Fates and Furies: A Novel by Lauren Groff

Fates and Furies

To be honest, I was expecting more from Fates and Furies: A Novel by Lauren Groff. Maybe I picked up the book with expectations that were too high, but the choppy writing and negative tone disappointed me. That isn’t to say that I didn’t like the book entirely, the story has many intriguing aspects including a look into the relationship of marriage.

Fates and Furies: A Novel is split into two halves, the first told from the view of Lancelot, known as Lotto, and the second from Mathilde. Meeting when they were each 22 years old, the pair marries two weeks later to the shock of their peers and families. While Lotto is a lover and has a charisma that people are drawn to, Mathilde is a loner who had a terribly sad childhood. Despite their differences, or possibly because of them, the couple fits together well and ends up outlasting other’s expectations of a divorce.

I was both frustrated and absorbed by the couple’s relationship. Lotto is arrogant and unaware while Mathilde is conniving and manipulative. It was clear from her section of the book that she plays on her husband’s weaknesses. Theirs is an interesting relationship because they love each other deeply, but each doesn’t feel that they deserve the love of the other.

I was intrigued by the sense of rawness throughout the story, of uncensored humanity, including the good, bad and the ugly.
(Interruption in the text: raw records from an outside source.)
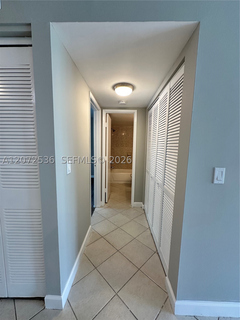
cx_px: 120
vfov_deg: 102.1
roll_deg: -1.8
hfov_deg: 85.7
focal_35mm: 14
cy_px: 160
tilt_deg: -5.6
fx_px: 129
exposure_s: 1/120
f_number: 2.2
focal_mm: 2.22
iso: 200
It was also interesting to experience scenes from the different perspectives of the husband and wife. The idea that people view and remember the same experiences so differently is one of the reasons why I chose to read this book in the first place.

Unfortunately, I had a hard time getting into the story and even when I finished, I didn’t feel like I was ever completely engaged. The story is choppy, skipping around from different perspectives and time periods, and while some characters interested me, others were dull and had me rushing through the pages.

Fates and Furies: A Novel is focused on one of the most fundamental relationships of all, marriage, and I felt sad after finishing it. I’m glad to have read it, but I don’t plan on picking up another one of Groff’s books anytime soon.